» TASK STATEMENT
All lines of the listing that contain "knee" should be shown in full.
^^^^^^^^
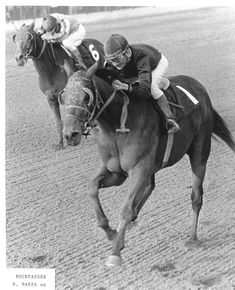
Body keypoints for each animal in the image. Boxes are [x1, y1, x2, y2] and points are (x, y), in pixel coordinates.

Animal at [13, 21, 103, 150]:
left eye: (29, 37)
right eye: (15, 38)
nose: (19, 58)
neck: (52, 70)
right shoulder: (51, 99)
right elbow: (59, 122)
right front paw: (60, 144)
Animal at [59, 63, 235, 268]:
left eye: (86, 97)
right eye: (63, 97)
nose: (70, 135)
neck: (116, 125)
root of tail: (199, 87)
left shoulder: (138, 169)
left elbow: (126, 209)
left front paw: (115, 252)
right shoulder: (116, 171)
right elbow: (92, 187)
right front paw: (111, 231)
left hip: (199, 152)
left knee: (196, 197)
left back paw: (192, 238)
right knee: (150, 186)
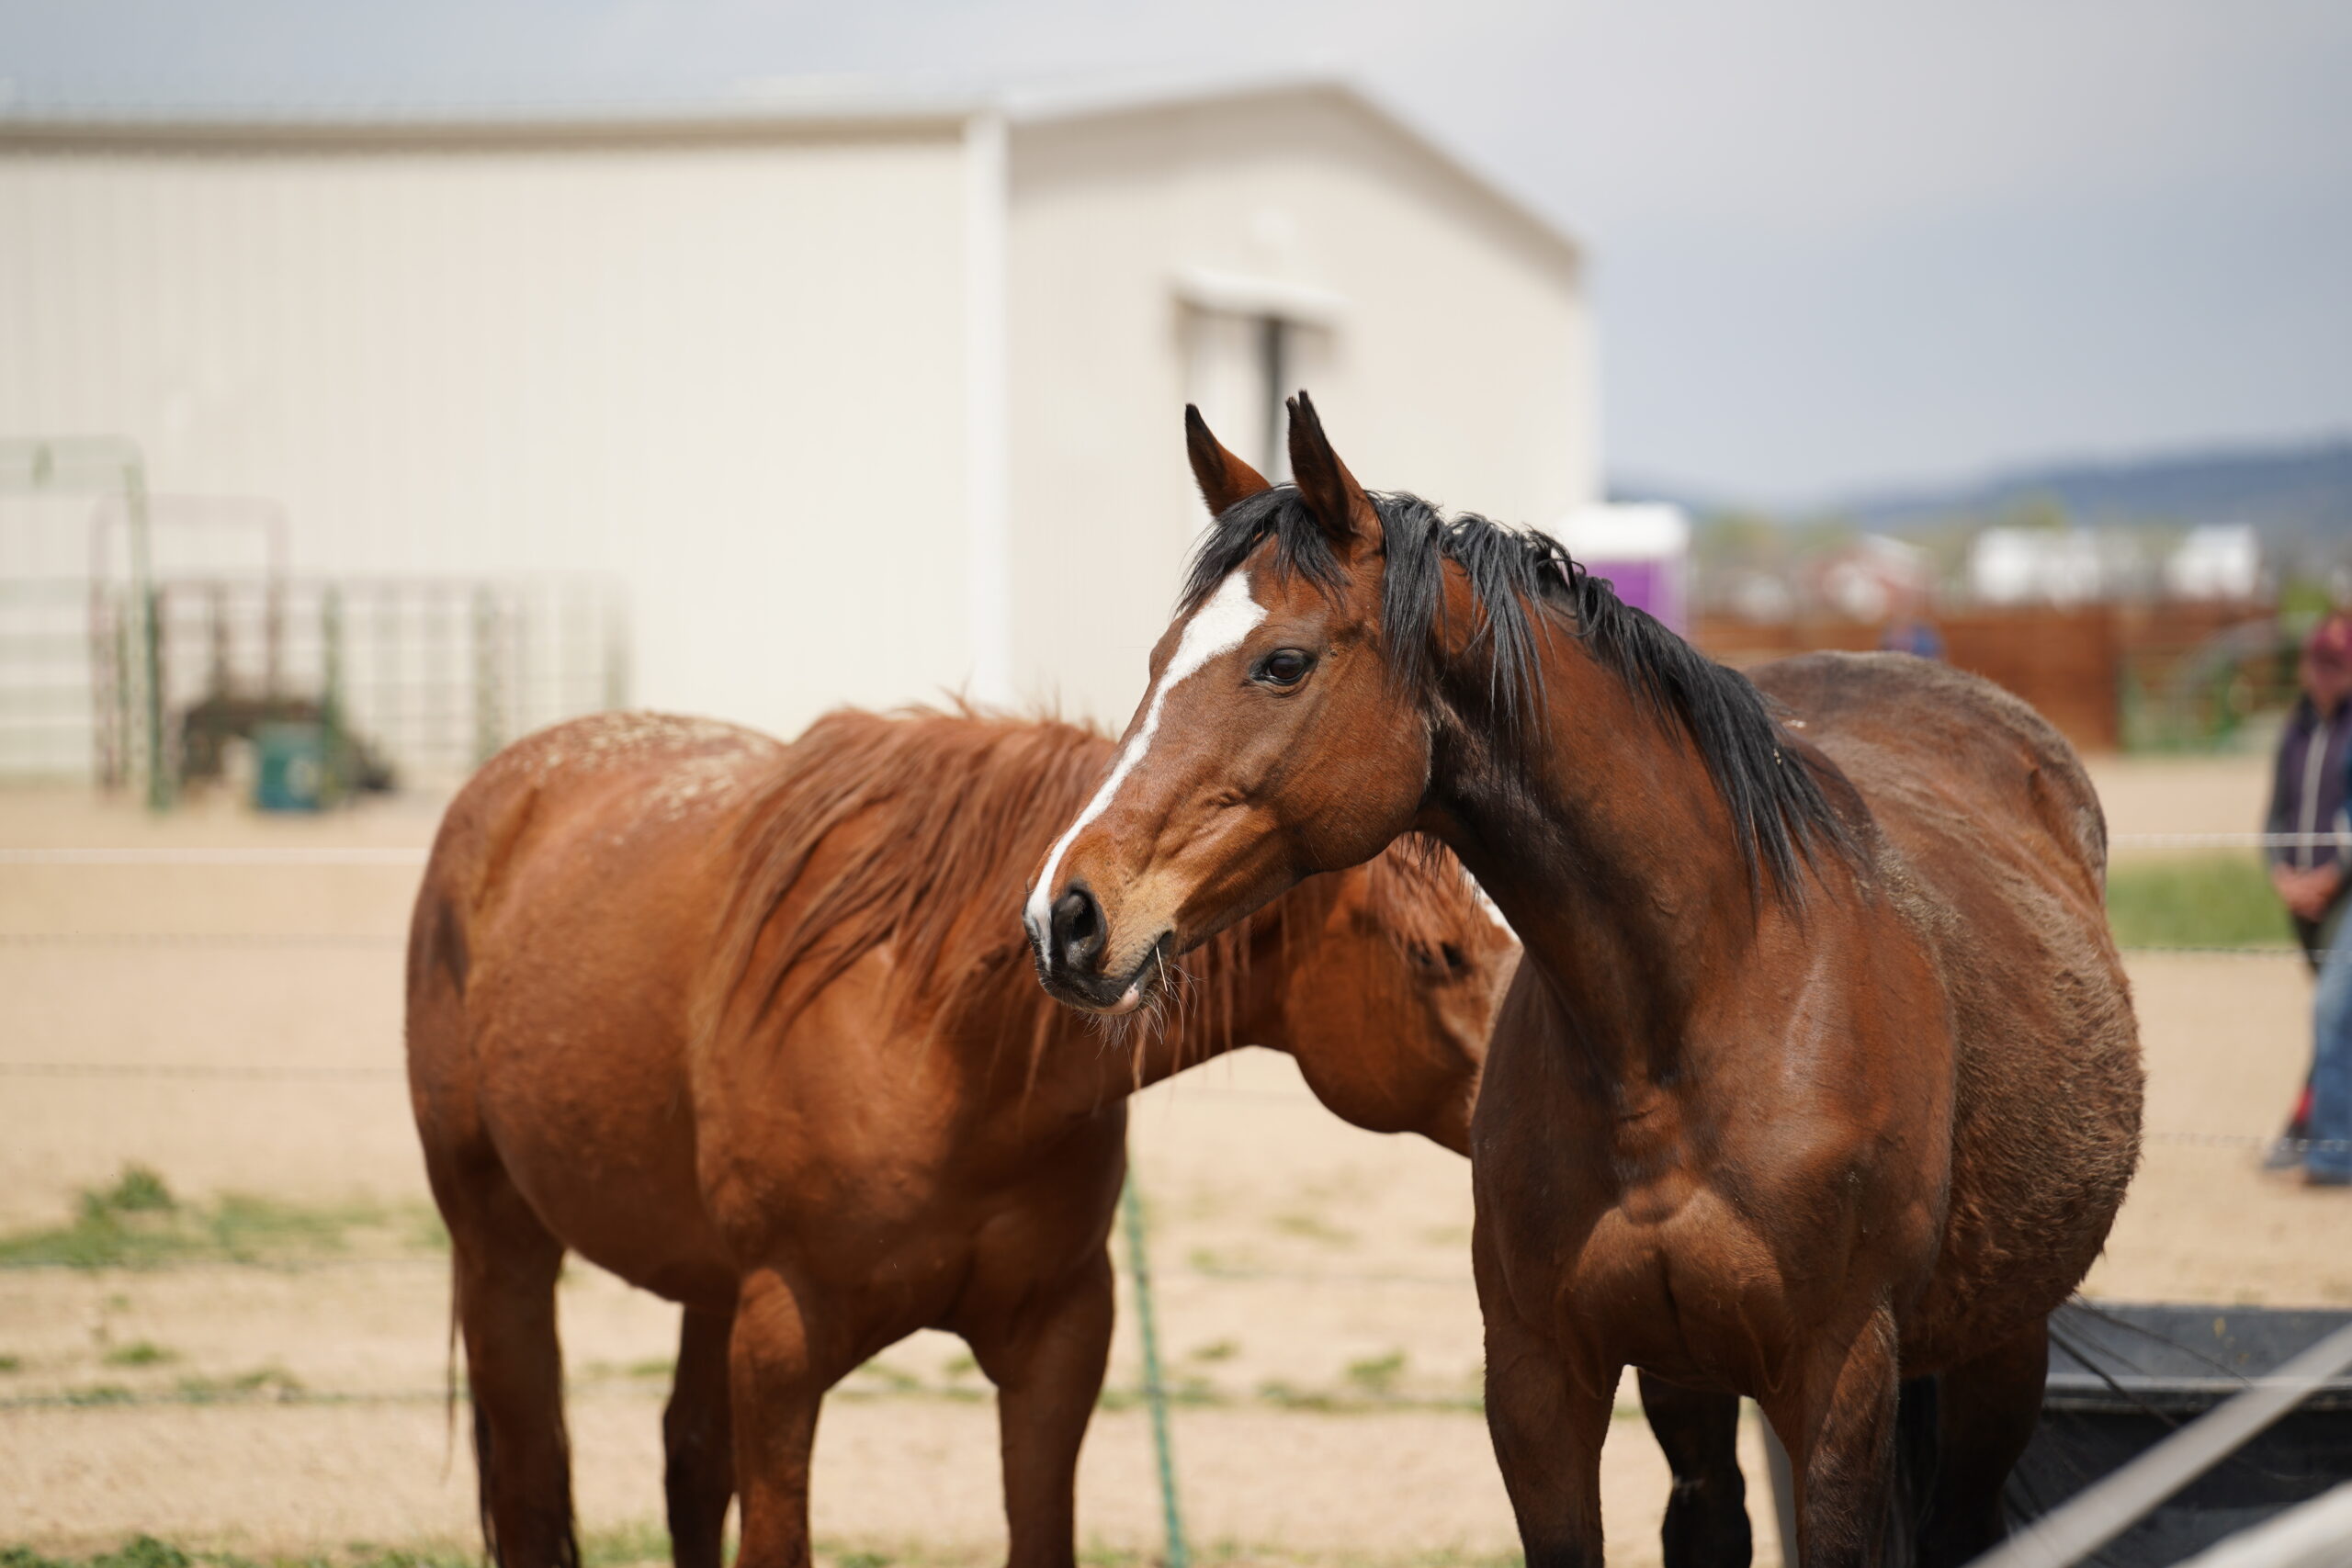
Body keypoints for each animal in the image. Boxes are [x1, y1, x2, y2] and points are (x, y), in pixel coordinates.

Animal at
^^^^^^^^
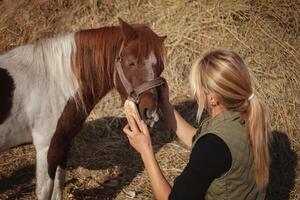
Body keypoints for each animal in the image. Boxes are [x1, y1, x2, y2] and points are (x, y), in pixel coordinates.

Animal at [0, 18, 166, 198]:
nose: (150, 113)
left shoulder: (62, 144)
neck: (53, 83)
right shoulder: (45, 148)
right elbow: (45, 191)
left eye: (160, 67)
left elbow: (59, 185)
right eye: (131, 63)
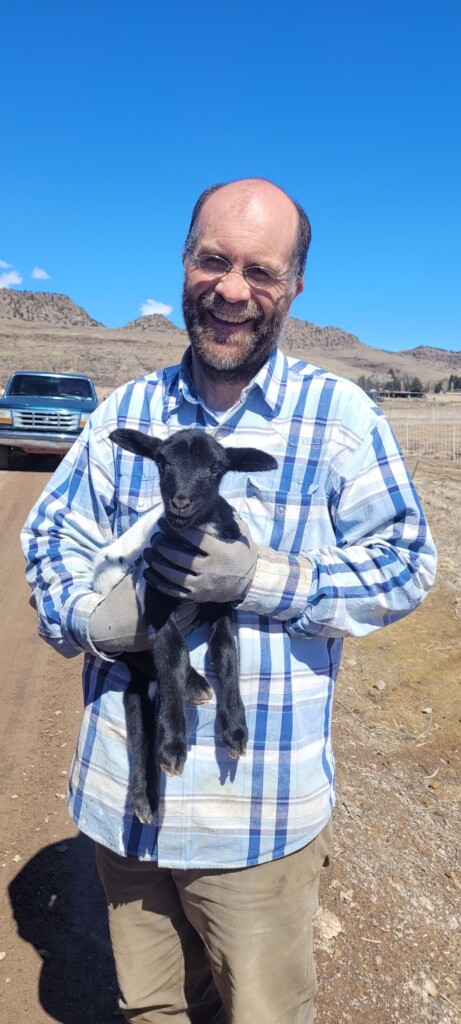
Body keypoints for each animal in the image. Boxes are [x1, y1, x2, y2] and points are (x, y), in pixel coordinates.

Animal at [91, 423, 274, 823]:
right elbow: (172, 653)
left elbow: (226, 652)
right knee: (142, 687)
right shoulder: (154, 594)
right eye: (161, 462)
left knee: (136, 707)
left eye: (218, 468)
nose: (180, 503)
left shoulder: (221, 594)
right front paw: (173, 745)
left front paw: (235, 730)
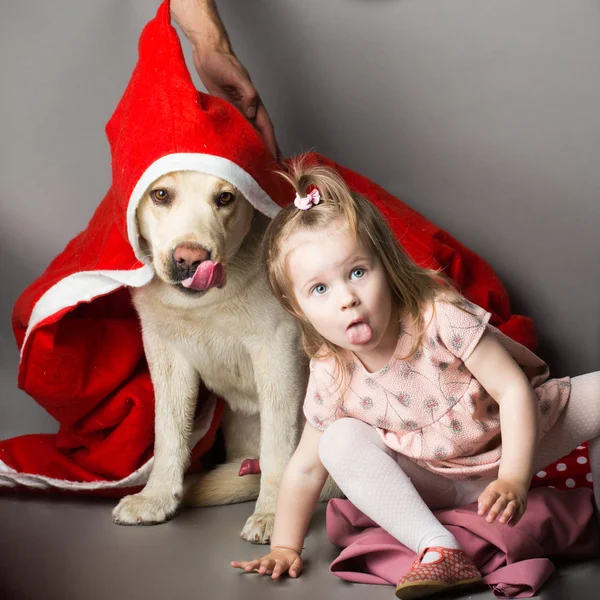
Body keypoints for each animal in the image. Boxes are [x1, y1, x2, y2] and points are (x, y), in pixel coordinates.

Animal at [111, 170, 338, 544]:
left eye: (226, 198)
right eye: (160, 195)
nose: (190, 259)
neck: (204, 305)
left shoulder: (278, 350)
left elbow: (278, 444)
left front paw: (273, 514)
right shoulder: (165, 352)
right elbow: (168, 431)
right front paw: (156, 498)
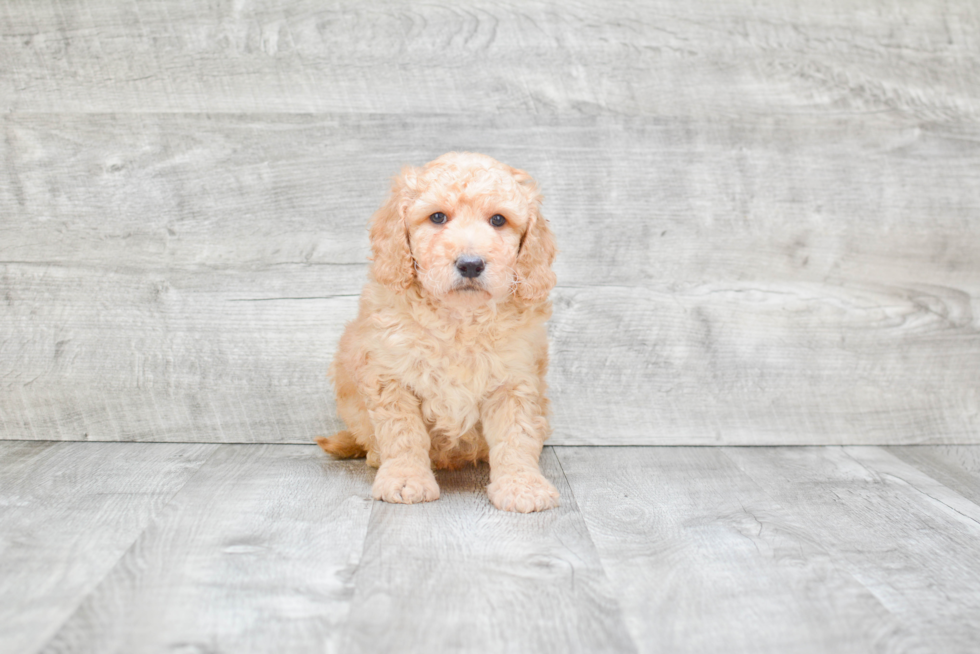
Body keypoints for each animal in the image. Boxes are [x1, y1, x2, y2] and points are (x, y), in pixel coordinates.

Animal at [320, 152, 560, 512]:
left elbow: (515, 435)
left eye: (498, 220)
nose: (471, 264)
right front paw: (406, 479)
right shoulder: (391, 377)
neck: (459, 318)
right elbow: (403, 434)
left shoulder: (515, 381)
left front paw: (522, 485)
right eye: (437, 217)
^^^^^^^^
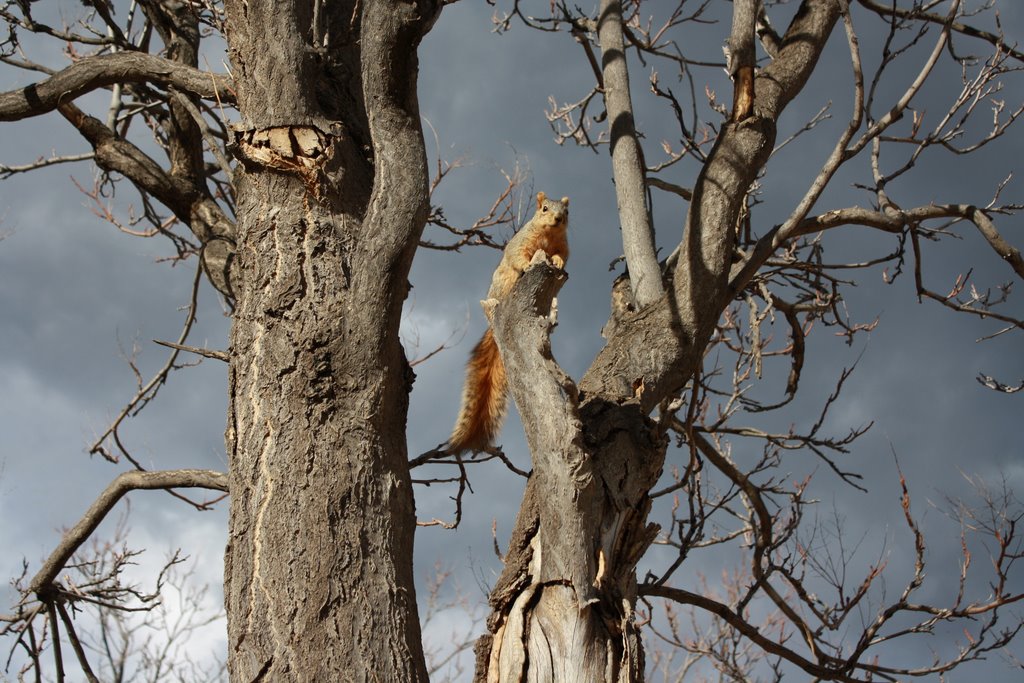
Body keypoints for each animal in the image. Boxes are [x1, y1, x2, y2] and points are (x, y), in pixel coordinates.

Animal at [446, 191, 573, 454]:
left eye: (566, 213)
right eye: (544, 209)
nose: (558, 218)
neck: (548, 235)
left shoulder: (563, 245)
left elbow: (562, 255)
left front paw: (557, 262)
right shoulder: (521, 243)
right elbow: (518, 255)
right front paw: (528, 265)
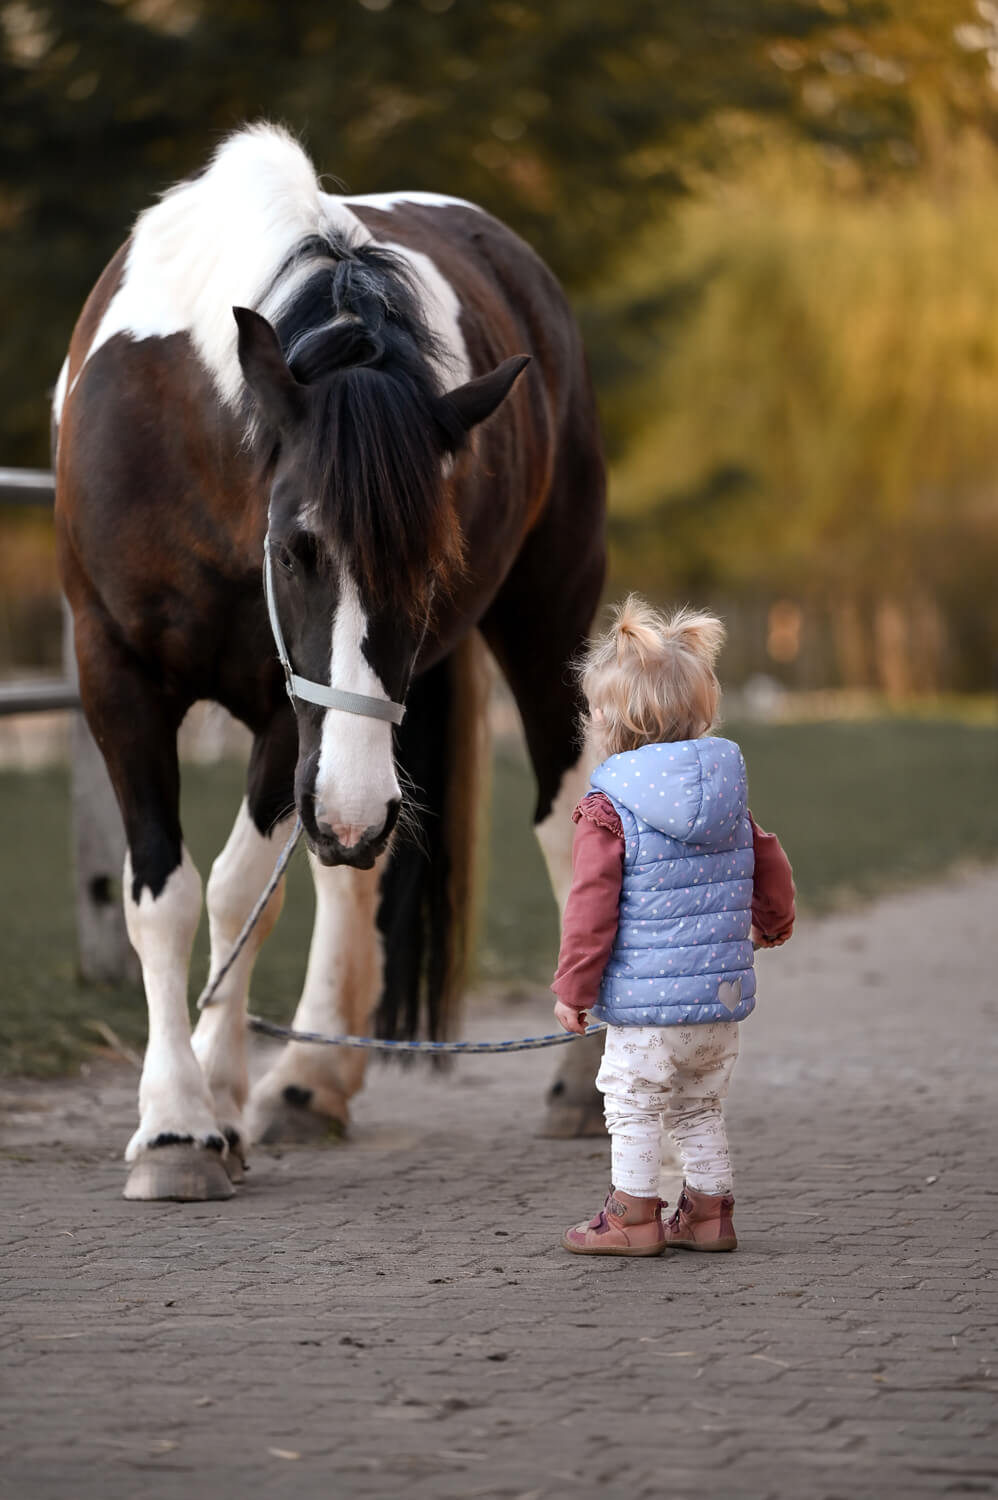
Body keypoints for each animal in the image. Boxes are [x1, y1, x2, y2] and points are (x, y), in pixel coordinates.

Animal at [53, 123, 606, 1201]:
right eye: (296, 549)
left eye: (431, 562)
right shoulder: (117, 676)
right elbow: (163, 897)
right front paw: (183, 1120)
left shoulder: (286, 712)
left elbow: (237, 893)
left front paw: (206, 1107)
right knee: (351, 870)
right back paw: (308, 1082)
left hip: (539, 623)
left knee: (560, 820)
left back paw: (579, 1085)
^^^^^^^^
» YOUR SOLUTION
left knee: (196, 197)
right knee: (150, 186)
right knee: (142, 687)
left knee: (136, 707)
right knee: (351, 870)
left knee: (560, 820)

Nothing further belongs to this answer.